Gerry Studds: America’s First Openly Gay Congressman, by Mark Robert Schneider, University of Massachusetts Press, 2017.

Massachusetts Cong. Gerry Studds, the subject of Mark Robert Schneider’s tough and smart new biography, is remembered now in offhand conversation for a scandal. History — ably nudged along by Schneider’s book — will remember him for the long triumph that followed.

The scandal came in 1983, when Mr. Studds was censured by the House of Representatives for his sexual involvement with a 17-year-old Congressional page. In his address to the House, he admitted to bad judgment in the matter, and in the process became the first openly gay Congressman in American history, instantly joining the ranks of other trailblazers Mr. Schneider mentions, like Joseph Rainey and Jefferson Long, the first black congressmen, Jeanette Rankin, the first congresswoman, and Shirley Chisholm, the first African American congresswoman.

Mr. Studds made no cheap denials; he was clear from the beginning that his relationship with the page had been entirely and mutually consensual — no coercion, only a door left open to suspect it. The author, whose previous books include a winningly insightful biography of Mr. Studds’s colleague, South Boston Cong. Joe Moakley, gives the moment its full charge of complexity and at least partly subscribes to the impression contemporaries had at the time that the scandal and the censure darkened Mr. Studds’s attitude. Certainly Mr. Studds himself kept the whole event in crystal-clear perspective. Questioned about it years later by a debate opponent, he didn’t hesitate: “That’s the easiest question I’ve ever been asked,” he said. “It wasn’t anything that I’m proud of. It was a damn stupid and inappropriate thing to do, and I never said it wasn’t.”

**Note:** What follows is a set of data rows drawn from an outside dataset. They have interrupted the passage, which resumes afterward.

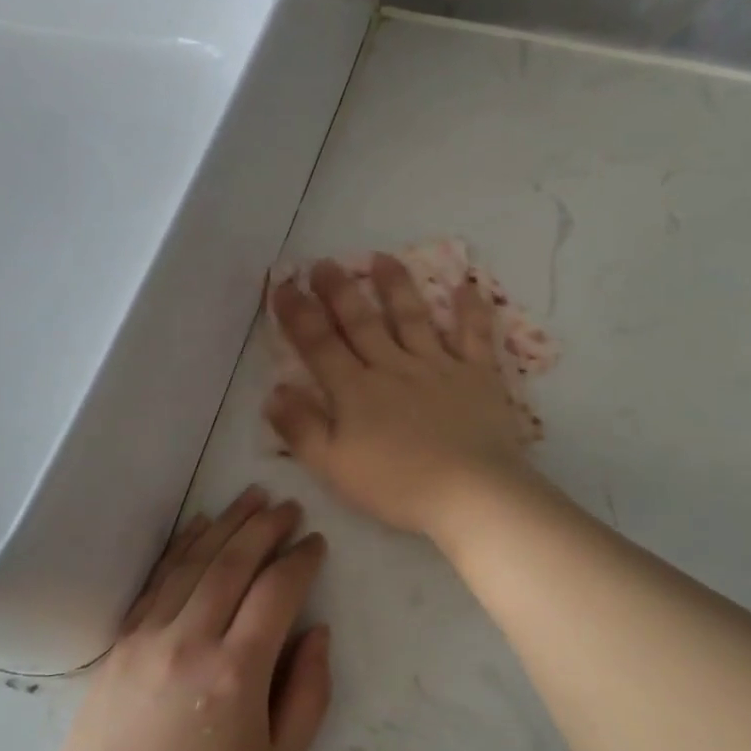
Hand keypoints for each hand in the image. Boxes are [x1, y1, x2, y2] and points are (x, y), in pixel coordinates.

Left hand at [43, 487, 332, 750]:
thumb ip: (309, 693)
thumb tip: (316, 631)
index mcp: (237, 671)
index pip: (277, 591)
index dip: (301, 559)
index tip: (315, 543)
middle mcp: (192, 640)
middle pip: (235, 563)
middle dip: (267, 526)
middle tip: (289, 505)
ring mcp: (150, 637)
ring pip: (196, 561)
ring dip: (228, 523)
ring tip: (253, 497)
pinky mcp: (121, 643)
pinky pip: (157, 580)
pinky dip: (183, 546)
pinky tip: (201, 525)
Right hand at [266, 255, 531, 537]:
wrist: (470, 492)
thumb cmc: (397, 486)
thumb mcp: (334, 467)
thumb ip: (301, 428)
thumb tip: (274, 390)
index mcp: (356, 391)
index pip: (319, 345)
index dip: (298, 314)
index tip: (284, 286)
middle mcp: (394, 367)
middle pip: (361, 322)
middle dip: (340, 291)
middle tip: (325, 263)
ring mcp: (438, 367)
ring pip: (412, 318)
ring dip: (396, 286)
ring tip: (383, 258)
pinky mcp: (477, 375)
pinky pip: (473, 335)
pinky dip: (470, 310)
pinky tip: (466, 286)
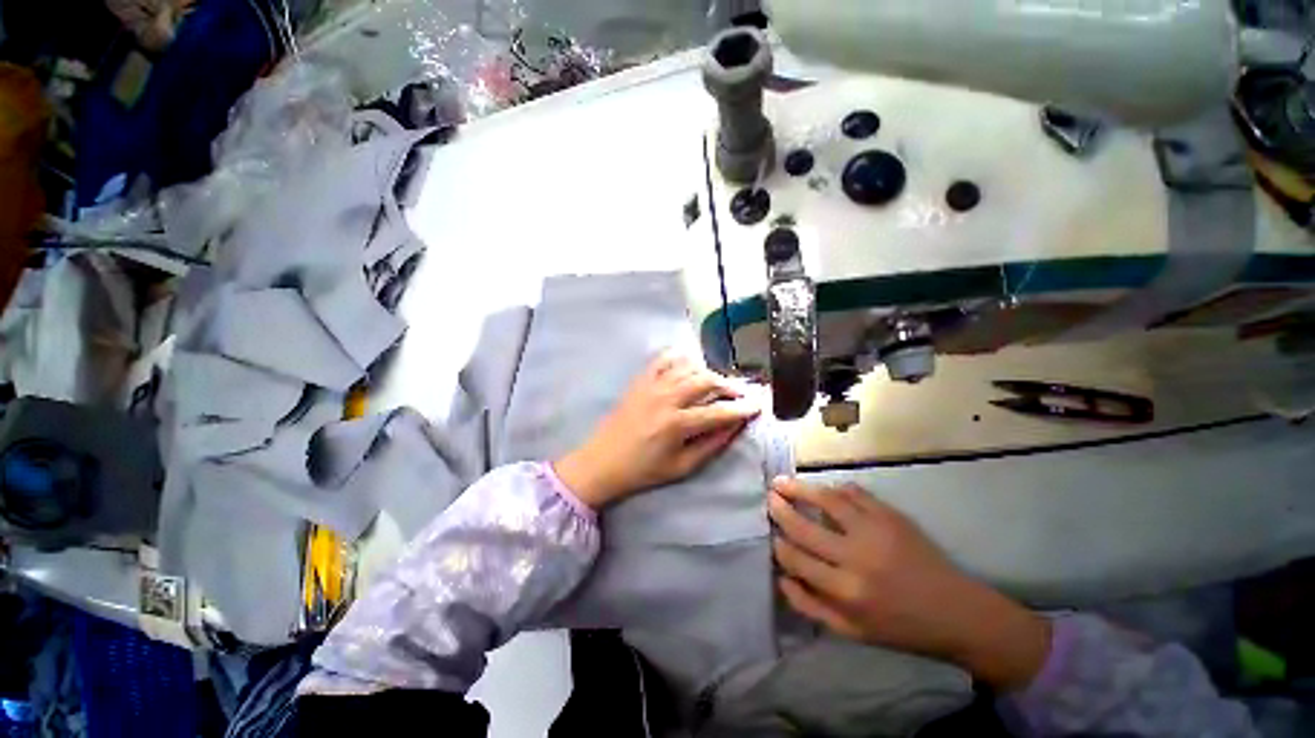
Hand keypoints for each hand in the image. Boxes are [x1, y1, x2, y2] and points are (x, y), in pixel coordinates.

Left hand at [554, 351, 759, 509]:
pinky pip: (663, 359)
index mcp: (676, 425)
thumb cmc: (644, 470)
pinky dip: (680, 357)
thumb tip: (736, 426)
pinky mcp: (640, 381)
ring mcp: (651, 385)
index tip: (758, 406)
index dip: (742, 409)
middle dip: (729, 386)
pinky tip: (690, 364)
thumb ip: (711, 445)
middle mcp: (666, 398)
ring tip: (718, 383)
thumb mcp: (682, 467)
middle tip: (740, 394)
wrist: (602, 462)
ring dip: (708, 372)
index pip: (718, 412)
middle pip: (706, 381)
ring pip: (688, 367)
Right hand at [769, 478, 1051, 691]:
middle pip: (804, 527)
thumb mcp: (853, 632)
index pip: (796, 558)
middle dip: (780, 509)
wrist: (957, 612)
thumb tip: (781, 577)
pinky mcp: (891, 516)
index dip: (779, 544)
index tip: (772, 535)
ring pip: (826, 501)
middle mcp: (855, 557)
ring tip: (783, 481)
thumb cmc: (901, 627)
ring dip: (800, 489)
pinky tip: (825, 489)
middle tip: (769, 497)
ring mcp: (874, 531)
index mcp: (845, 590)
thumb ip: (811, 606)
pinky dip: (835, 489)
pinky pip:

It was a dark passage, the kind of very public indiscretion that could easily have ended a career, especially given its then still-taboo nature. But in the case of Gerry Studds, it was followed not by obscurity but by triumph: after his Congressional censure, after his public confession, Mr. Studds decided to run again for Congress, this time as both an openly gay man and an official who’d been censured. As Mr. Schneider laconically writes, “it took a certain amount of courage to do it.”

Gerry Studds talking to Gratia Harrington at Tisbury town hall. — Alison Shaw

Mr. Studds won, and he was re-elected six times. He was embraced by the burgeoning gay rights movement and gladly became its standard bearer during the horrifying initial years of the AIDS epidemic. The widespread advent of the disease hit Mr. Studds personally; as his partner (and later husband, married one week after Massachusetts became the first state in the Union to make it legal) Dean Hara commented: “We went to funerals in those days the way other people went to weddings.”

A change seemed to be in the air with the 1993 election of President Bill Clinton, who’d promised on the campaign trail that he’d end anti-gay discrimination in the federal government. Mr. Studds endorsed him, telling his own constituents that Clinton’s views were “refreshing after twelve years and two presidents who were barely even able say ‘AIDS’ much less show a real commitment to battle it.” At the National Press Club inauguration party, Mr. Studds and Mr. Hara danced amidst a crowd of well-wishers. “This,” as Mr. Schneider puts it, “was no longer Ronald Reagan’s America.”

Boston Globe columnist David Nyhan wrote that the censure had permanently “eviscerated” Mr. Studds’s effectiveness as a Congressman on the national stage, but Mr. Schneider’s responding points have the greater ring of historical truth. Mr. Studds, he writes, “had been a national force for gay rights, for peace in Central America, and for the environment” — and many other issues could easily be added to the list, particularly the maritime and fishery issues that mattered so much to Massachusetts — and the state didn’t forget all this good work, as visitors to the Gerry Studds Stellwagen Bank National Marine Sanctuary can attest.

Gerry Studds died in October of 2006 after a lifetime of public service that saw great strides in gay legal and social equality and yet left much work still to do (his husband, for instance, wasn’t eligible for the pension provided to Congressional widowers and had to challenge this discrimination in court). And he lived in that public service long enough to sense a deeper change in the American political landscape, a coarsening that deeply bothered him, as he told a gathering at the Old Whaling Church in Edgartown. “It is increasingly difficult today to imagine sharing a laugh, a constructive exchange, or anything else remotely genuine with a political opponent,” he said. “Attack, distortion and demagoguery are now the tools of the trade.”

Most readers of this indispensable book will finish it thinking much the same thing — and wishing we had a whole lot more politicians like Gerry Studds.